More than 100 protesters took over the main management corridor and the Vice-Chancellor’s office, locking themselves in with a bike lock. They said they would not leave until their demands were met.These included:

  • Outsourced staff such as cleaners to have the same sick pay, holiday pay and pensions as in-house staff, and the IWGB union should be recognised;
  • The threatened student-run University of London Union in Malet Street should stay in student hands;
  • The university should back opposition to the sell-off of student loans;
  • The university should back higher education workers in their current pay dispute (there was a strike yesterday).

The students entered at about 2.30pm and refused to leave when asked. Most staff in the area left although staff elsewhere in the building carried on working normally.

The occupiers included students from University College London, SOAS, Royal Holloway and a variety of other colleges, including about five from Birkbeck.

The area being occupied was a large horse-shoe shaped section with about 20 offices.

Rosie Holland, a Royal Holloway student and one of the protesters,  spoke to Lamp and Owl from inside the occupied area. She said the aims of the protest included to stop the university union being closed down, to get fairer rents for students in university accommodation, and to get the conditions for contract staff that they deserved.
She said the protesters blamed the Vice-Chancellor, Professor Sir Adrian Smith, who was not present during the occupation, for the decisions on the ULU and staff pay, and that was why his office was targeted. “He is the one making the decisions,” she said.
She said his office was “absolutely lovely”, with its own bathroom.

As she spoke two security guards had locked themselves in this office, along with some other staff, and students were being refused entry.
Rosie said the operation had been pre-planned and “quite easy”, and that the whole of the management corridor had been occupied.

A burly security man had managed to “barge into” the management area before students had secured it.
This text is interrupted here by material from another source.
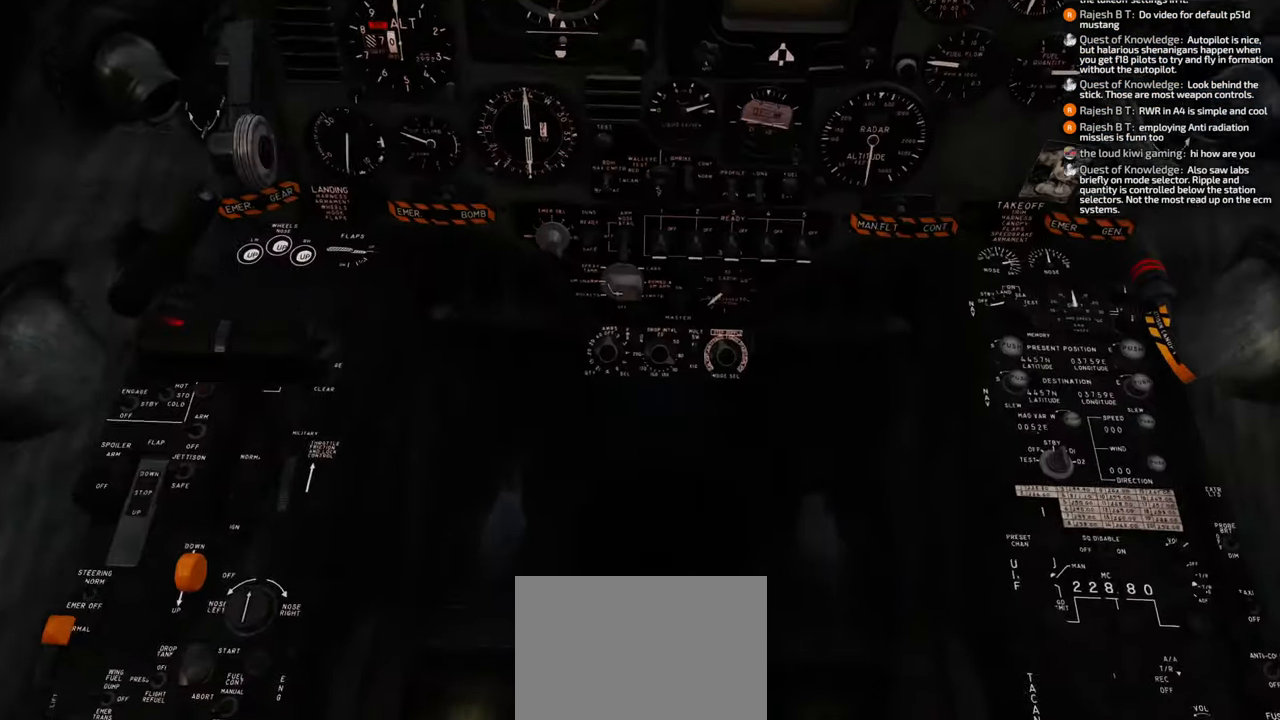
{"buttons": ["L1", "R2"], "left_stick": "center", "right_stick": "center", "events": []}
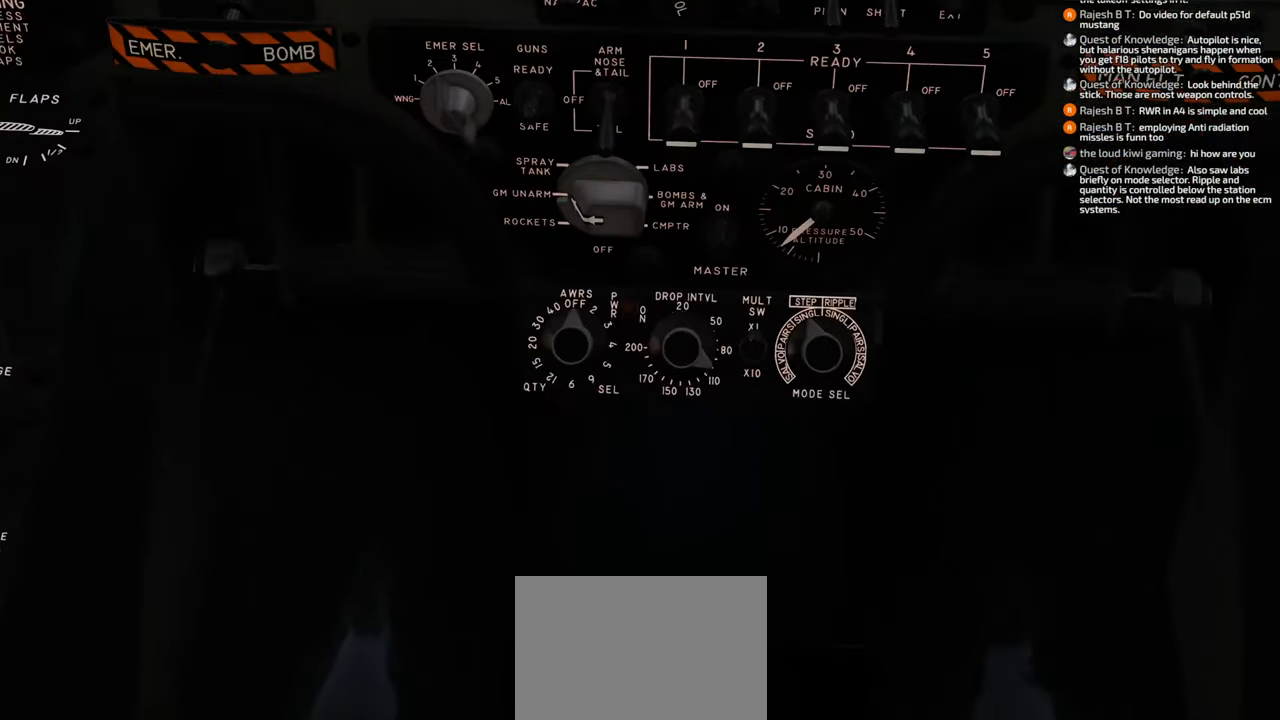
{"buttons": ["L1", "R2"], "left_stick": "center", "right_stick": "center", "events": []}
He and a colleague were the two locked in the Vice-Chancellor’s office, along with about 10 staff.

In the early evening dozens of police arrived in about six vans. They gained entry to the area and the students were forced to leave. At least one person was thought to have been arrested amid clashes in the foyer and near the library.

The building was cleared and locked up and police then faced dozens of chanting protesters outside the building. There were  angry scenes and pushing and shoving of protesters by the police near Senate House and in the Malet Street area, while a police helicopter hovered overhead. Some protesters tried to barricade a street with wheelie bins to stop police vans moving through to pick up the officers at Senate House and more arrests appear to have been made. The police eventually left about 8.30pm.

Occupations have been held at other universities and colleges recently including Goldsmiths, Sussex, Warwick, Liverpool, Ulster, Birmingham, Exeter and Sheffield.